Synchronization gear

The synchronization gear of a Messerschmitt Bf 109E1 is adjusted (January 1941). A wooden disk attached to the propeller is used to indicate where each round passes through the propeller arc.

A synchronization gear (also known as a gun synchronizer or interrupter gear) was a device enabling a single-engine tractor configuration aircraft to fire its forward-firing armament through the arc of its spinning propeller without bullets striking the blades. This allowed the aircraft, rather than the gun, to be aimed at the target.
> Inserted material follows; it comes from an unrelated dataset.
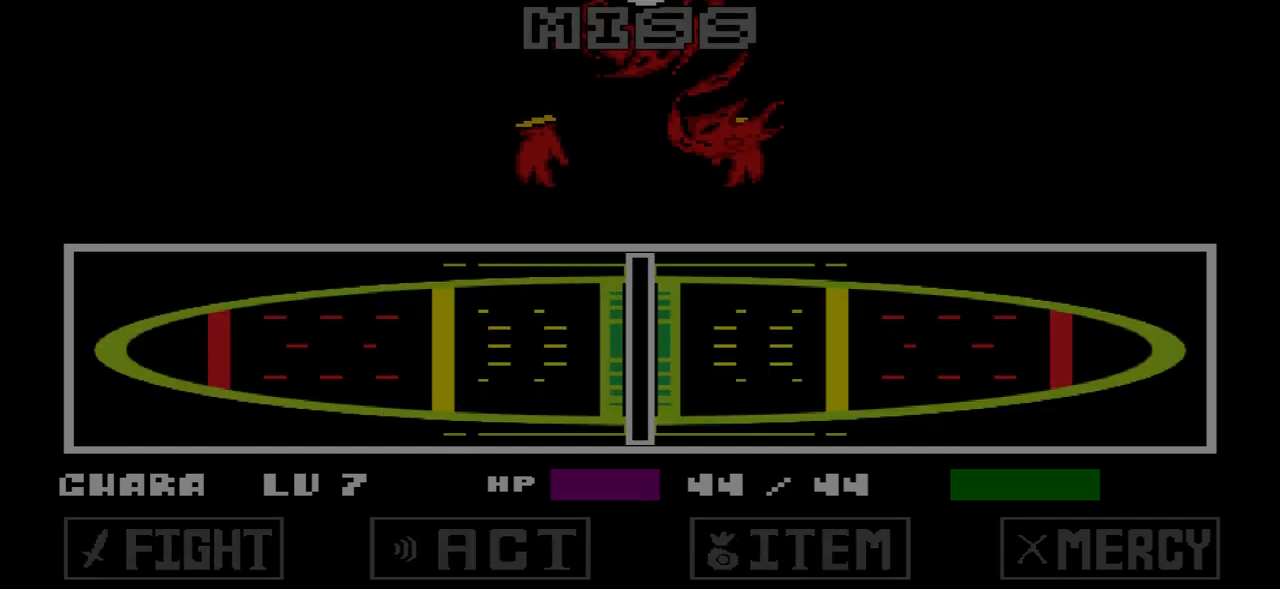
{"keys": [], "events": []}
There were many practical problems, mostly arising from the inherently imprecise nature of an automatic gun's firing, the great (and varying) velocity of the blades of a spinning propeller, and the very high speed at which any gear synchronizing the two had to operate. In practice, all known gears worked on the principle of actively triggering each shot, in the manner of a semi-automatic weapon.

Design and experimentation with gun synchronization had been underway in France and Germany in 1913–1914, following the ideas of August Euler, who seems to have been the first to suggest mounting a fixed armament firing in the direction of flight (in 1910). However, the first practical – if far from reliable – gear to enter operational service was that fitted to the Fokker Eindecker fighters, which entered squadron service with the German Air Service in mid-1915. The success of the Eindecker led to numerous gun synchronization devices, culminating in the reasonably reliable hydraulic British Constantinesco gear of 1917. By the end of the First World War, German engineers were well on the way to perfecting a gear using an electrical rather than a mechanical or hydraulic link between the engine and the gun, with the gun triggered by an electro-mechanical solenoid.
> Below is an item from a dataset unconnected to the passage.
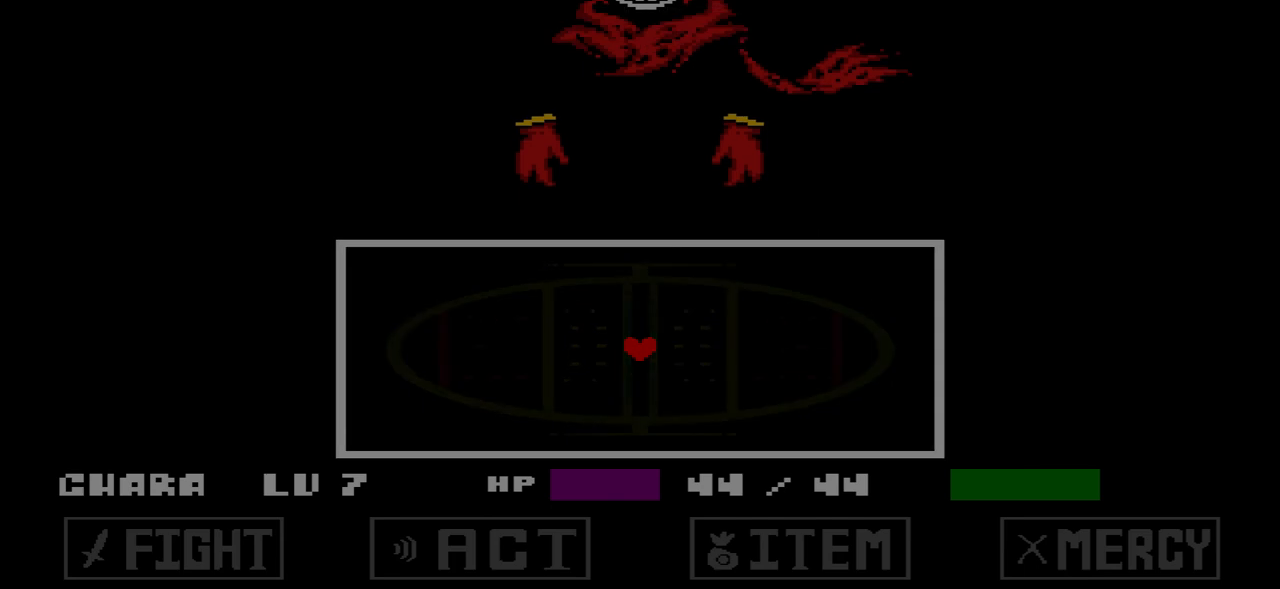
{"keys": [], "events": []}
From 1918 to the mid-1930s the standard armament for a fighter aircraft remained two synchronized rifle-calibre machine guns, firing forward through the arc of the propeller. In the late 1930s, however, the main role of the fighter was increasingly seen as the destruction of large, all-metal bombers, for which this armament was inadequate. Since it was impractical to fit more than two guns in the limited space available in the front of a single-engine aircraft's fuselage, guns began to be mounted in the wings instead, firing outside the arc of the propeller so not requiring synchronising. Synchronizing became unnecessary on all aircraft with the introduction of propellerless jet propulsion.